Come conquistare una cuoca? :-)
Beh, andate a leggerlo in rassegna stampa.

E poi il mio ricettario Tigre, che potete vincere con 4 prove d'acquisto di formaggini e fettine.
12 ricette divertenti e facilissime per tutta la famiglia! 


E lo showcooking al Cibus con la dimostrazione concreta di quanto facile sia cucinare in poco tempo...senza rinunciare al gusto!









E le mie ricette con salmone e stoccafisso norvegesi sul sito Fior di Sapori di Norge! Guardate che meraviglia!

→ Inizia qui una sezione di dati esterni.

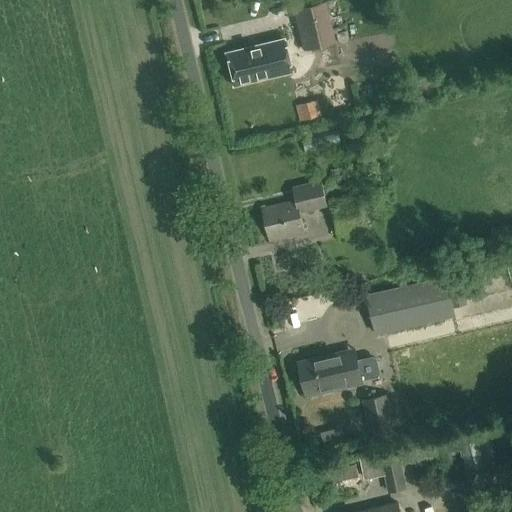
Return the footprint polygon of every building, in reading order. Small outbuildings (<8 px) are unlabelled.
[(294,10),(304,48),(335,41),(325,2),(294,10)] [(225,52),(233,86),(290,72),(282,39),(225,52)] [(300,211),(326,206),(321,181),(294,187),(297,199),(263,207),(270,240),(305,233),(300,211)] [(467,307),(460,273),(447,276),(454,309),(467,307)] [(455,315),(446,276),(368,294),(377,333),(455,315)] [(307,395),(348,385),(363,382),(362,379),(378,376),(380,373),(377,358),(374,357),(358,360),(357,358),(350,359),(348,350),(300,362),(307,395)] [(396,432),(387,394),(365,400),(374,438),(396,432)] [(458,435),(465,471),(467,471),(485,467),(477,432),(458,435)] [(385,474),(389,491),(406,488),(403,472),(416,469),(415,466),(440,461),(436,443),(399,451),(399,450),(381,454),(381,453),(361,458),(365,478),(385,474)] [(329,484),(359,476),(356,464),(326,471),(329,484)] [(400,511),(398,502),(356,511),(400,511)]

E poi, io e Angela siamo diventate Brand Ambassador di Dom Perignon.

E poi, io e Angela saremo protagoniste insieme ad una collega del progetto Pam Panorama ... ma lo vedrete sulle riviste! Non vi svelo niente!

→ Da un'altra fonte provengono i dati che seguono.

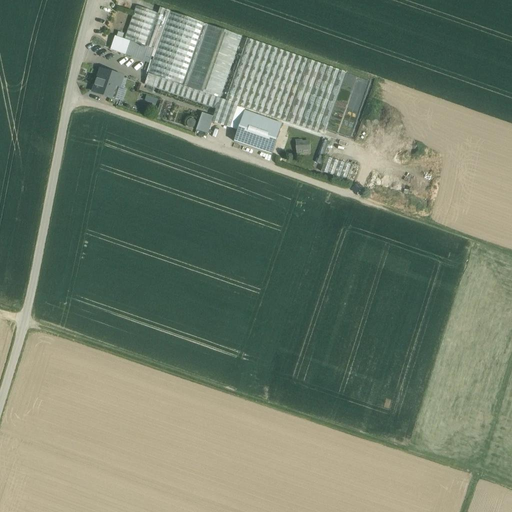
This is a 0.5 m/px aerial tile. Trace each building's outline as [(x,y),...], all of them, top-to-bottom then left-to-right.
[(157,14),(136,6),(124,40),(146,47),(157,14)] [(157,14),(146,47),(147,48),(154,50),(151,57),(154,58),(170,12),(159,8),(157,14)] [(154,58),(148,74),(182,86),(204,24),(170,12),(154,58)] [(207,25),(186,87),(220,99),(241,37),(207,25)] [(110,50),(119,53),(124,40),(115,37),(110,50)] [(308,60),(247,39),(225,101),(238,105),(286,122),(289,113),(308,60)] [(146,47),(124,40),(119,53),(142,61),(147,48),(146,47)] [(154,50),(147,48),(142,61),(149,63),(151,57),(154,50)] [(345,73),(308,60),(289,113),(286,122),(323,135),(345,73)] [(123,77),(101,70),(93,92),(111,98),(115,86),(120,87),(123,77)] [(182,86),(148,74),(144,85),(216,110),(213,117),(211,122),(212,122),(230,128),(238,105),(225,101),(220,99),(186,87),(182,86)] [(282,125),(244,111),(234,142),(272,155),(282,125)] [(202,113),(196,131),(207,134),(212,122),(211,122),(213,117),(202,113)] [(316,162),(321,164),(329,141),(324,139),(316,162)] [(309,150),(308,140),(297,141),(297,150),(309,150)] [(325,155),(320,170),(345,179),(350,164),(325,155)]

E poi ancora, sto organizzando con la Milano Food Week, la Fashion Kitchen! Cos'è? Venite da Brian e Barry a Milano e lo scoprirete!




All'interno del negozio Brian e Barry di via Durini (San Babila) abbiamo allestito una cucina e ci saranno 4 showcooking di stilisti e food blogger con due serate dj set in cui non potete mancare.

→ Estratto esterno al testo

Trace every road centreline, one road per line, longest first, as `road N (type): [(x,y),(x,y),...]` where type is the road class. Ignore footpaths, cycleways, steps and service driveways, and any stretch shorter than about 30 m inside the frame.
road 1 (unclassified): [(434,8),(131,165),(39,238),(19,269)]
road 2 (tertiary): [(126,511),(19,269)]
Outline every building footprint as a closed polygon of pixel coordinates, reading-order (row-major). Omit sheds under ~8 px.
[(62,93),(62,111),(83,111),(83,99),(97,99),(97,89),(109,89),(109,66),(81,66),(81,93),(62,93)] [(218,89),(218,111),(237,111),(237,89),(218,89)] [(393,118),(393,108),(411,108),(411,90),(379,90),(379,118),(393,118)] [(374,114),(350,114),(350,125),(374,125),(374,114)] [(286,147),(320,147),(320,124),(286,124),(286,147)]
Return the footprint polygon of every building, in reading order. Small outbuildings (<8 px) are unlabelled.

E infine una cosa che non posso ancora svelarvi, ma che vedrete a breve sui vostri schermi...e vi farà ridere, di gusto :-))

Per i dettagli, vi tengo aggiornati!

Ci vediamo da Brian e Barry!

C.

martedì 15 maggio 2012

Ciambella da scudetto!

Dovete sapere che in casa mia, i tre componenti maschili sono tifosi della Juventus.
Un'eredità che parte dal nonno. Pensate che il primo regalo che è stato fatto a Tommaso è stata una maglietta piccolissima della squadra con il numero 10 ( del mitico Alex)! Matteo ha imparato l'inno (che trovo anch'io molto bello) a soli 2 anni...
Capirete quindi che dopo la vittoria dello scudetto...di qualche giorno fa, non potevo starmene con le mani in mano e così ho preparato per la colazione una ciambella morbidissima (la più morbida che abbia mai fatto) metà bianca, metà nera.
Bianco che abbraccia il nero, per festeggiare la loro squadra del cuore.
E' una semplicissima ricetta che a mio avviso bisogna avere in repertorio. Farina, latte, uova, zucchero, cacao...solo ingredienti sani e genuini per... partire da Campioni.
E poi è la classica ricetta che non ha bisogno di tanti accorgimenti: tutto nel mixer e voilà: una colazione da veri campioni d'Italia!


lunedì 14 maggio 2012

Chiara e la scoperta del sottovuoto.

Vi ricordate l'amore folle nato per l'abbattitore l'anno scorso. Ne avevo parlato qui. E con chiunque incontrassi. Ecco, oggi, al mio precedente amore, se ne aggiunge un'altro.
Il sottovuoto.
Grazie Foodsaver per:
- farmi risparmiare tempo
- farmi preparare tutto in anticipo, conservandolo nei sacchetti sottovuoto
- farmi evitare le muffe in frigorifero
- farmi creare le monoporzioni che per una single come me sono fondamentali.

Bene vi racconto del mio speck del sudtirol pazzesco di ieri. Ne mangio qualche fettina la scorsa settimana, poi decido di imballare il tutto nella pellicola trasparente e di lasciarlo in frigorifero.
E poi Roma, Bologna, Thailandia e infine, ieri, Milano. E cosa trovo? Una palla di muffa. Aiuto.
E' li che mi sono detta: "ma metterlo sottovuoto, no?". Sono giorni che penso alle marinature e alle cotture con il sottovuoto, ma banalmente oggi mi serviva per salvare il mio speck. Il risultato? Due minuti e lo speck è salvo!